“Bromo”, derrière ce nom aux sonorités de plat italien se cache une des plus merveilleuses fresque que notre voyage en Indonésie a pu nous offrir. Ce bouton d’acné terrestre de 2392 mètres de haut fascine tant par son cratère fumant que par la caldeira désertique du Tengger duquel il s’élève.
Si ce site est l’un des plus visités et attendu par l’ensemble des voyageurs qui parcourent l’archipel indonésien, et s’il existe de multiples agences qui vous faciliteront la vie en vous proposant des packages bien maquillés, il est pourtant possible de contourner les barrières du tourisme organisé pour une expérience plus intime. Le chemin à suivre pour se le permettre semble rebuter certains voyageurs, pourtant, ce n’est guère plus qu’une ville à rejoindre. C’est très simple. Simple, si on ne se trompe pas. Récit d’une galère.
Il est 12h. La gare de Surabaya n’ayant rien à envier à la station Aulnay-sous-Bois de notre chère Seine-Saint-Denis, les quelques warungs et la climatisation du Dunkin Donuts abreuveront votre patience jusqu’au départ du prochain train direction Bromo, annoncé à 15h. Nous profitons donc de ce moment pour vérifier les derniers détails et nous rassurer sur la marche à suivre pour grimper notre volcan préféré. La lecture du Lonely Planet nous rassure, nous pouvons bien faire l’ascension à pieds, par soi-même. Ouf, une jeep bondée de nippons évitée et quelques centaines de milliers de Rupiahs économisés. Si les détails de l’itinéraire sont très, voire trop résumés dans notre cher guide, ce n’est pas le cas de certains blogs de voyageurs qui ont précédé nos traces.

▸ **CONSIGNE**
Rédigez la suite du récit sur le Bromo, en reprenant juste après sa dernière phrase.

▸ **JEU DE DONNÉES**
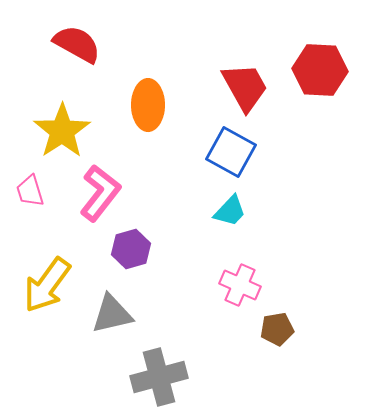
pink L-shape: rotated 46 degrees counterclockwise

* * *

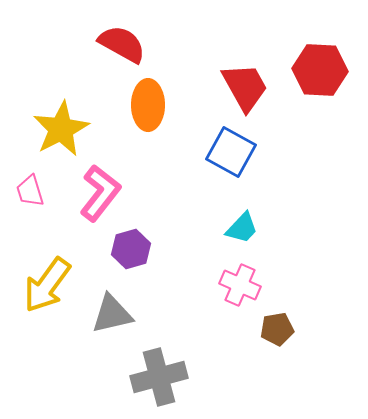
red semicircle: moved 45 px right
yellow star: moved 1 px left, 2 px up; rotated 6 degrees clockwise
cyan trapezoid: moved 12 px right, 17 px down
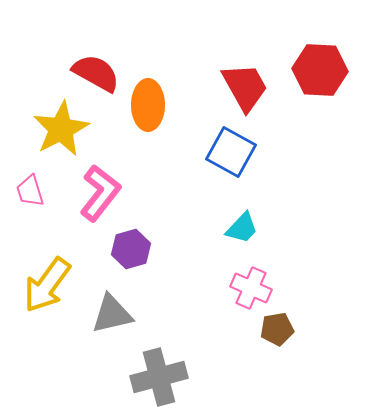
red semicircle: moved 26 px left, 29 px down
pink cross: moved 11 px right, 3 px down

▸ **CORRIGÉ**
Après avoir parcouru ces petits récits, un site assez tourné côté infos pratiques nous indique de descendre à la gare de Probolinngo, pour ensuite rejoindre le village au pied de la montagne, Cemoro-Lawang, aussi appelé Lawang tout court, qui permet de rejoindre Bromo en moins de trois kilomètres.
Une fois dans le train, nous remarquons en scrutant la carte du Lonely Planet que la distance qui relie Probolinggo à Cemoro-Lawang est plus longue qu’en quittant le train à la station précédente, « Pasuruan ».
Après de multiples interrogations quant au désir du backpackeur de passer plus de temps dans des trains et shuttle bus sans climatisation (pourquoi pas), nous décidons de tenter le coup et sautons du train à Pasuruan.
Il est 18h et la journée de transport dans les pattes, nous logeons à l’hôtel BJ Perdana. Cet hôtel sans charme plutôt haut en standing nous conviendra dans le sens où c’est le seul de la ville. L’hôtesse d’accueil nous informe que les bus pour Lawang partent du bout de la rue toutes les heures environ le matin, et rejoignent le village en à peine une heure. Parfait. Tout roule comme sur des roulettes, demain nous toucheront au but.
Il faut savoir que pour attraper un bus local indonésien, ô sombre ignorant, il ne s’agit pas de s’asseoir à un endroit aléatoire dans la rue indiqué par quelques locaux hésitants, non.
Il s’agit littéralement de sauter au milieu de la route pour forcer le bus à s’arrêter, sans quoi le chauffeur apercevant vos bouilles de babtous fragiles écarlates et luisantes sous les quelques 35 degrés, passera son chemin, majeur levé et rictus assumé.
Avec l’aide d’un mécano du coin étonné de nous voir dans son terter, nous réussissons finalement à nous jeter à l’intérieur du Graal sur roues. C’est l’Aïd, et la fin du ramadan étant l’unique période de vacances de nos chers amis indonésiens, le bus est évidemment complètement bondé. Ce sera un trajet debout, mais nous sommes tout de même accueillis chaleureusement par les personnes âgées qui nous proposent leurs places. Requête évidemment refusée, on est pas des bâtards.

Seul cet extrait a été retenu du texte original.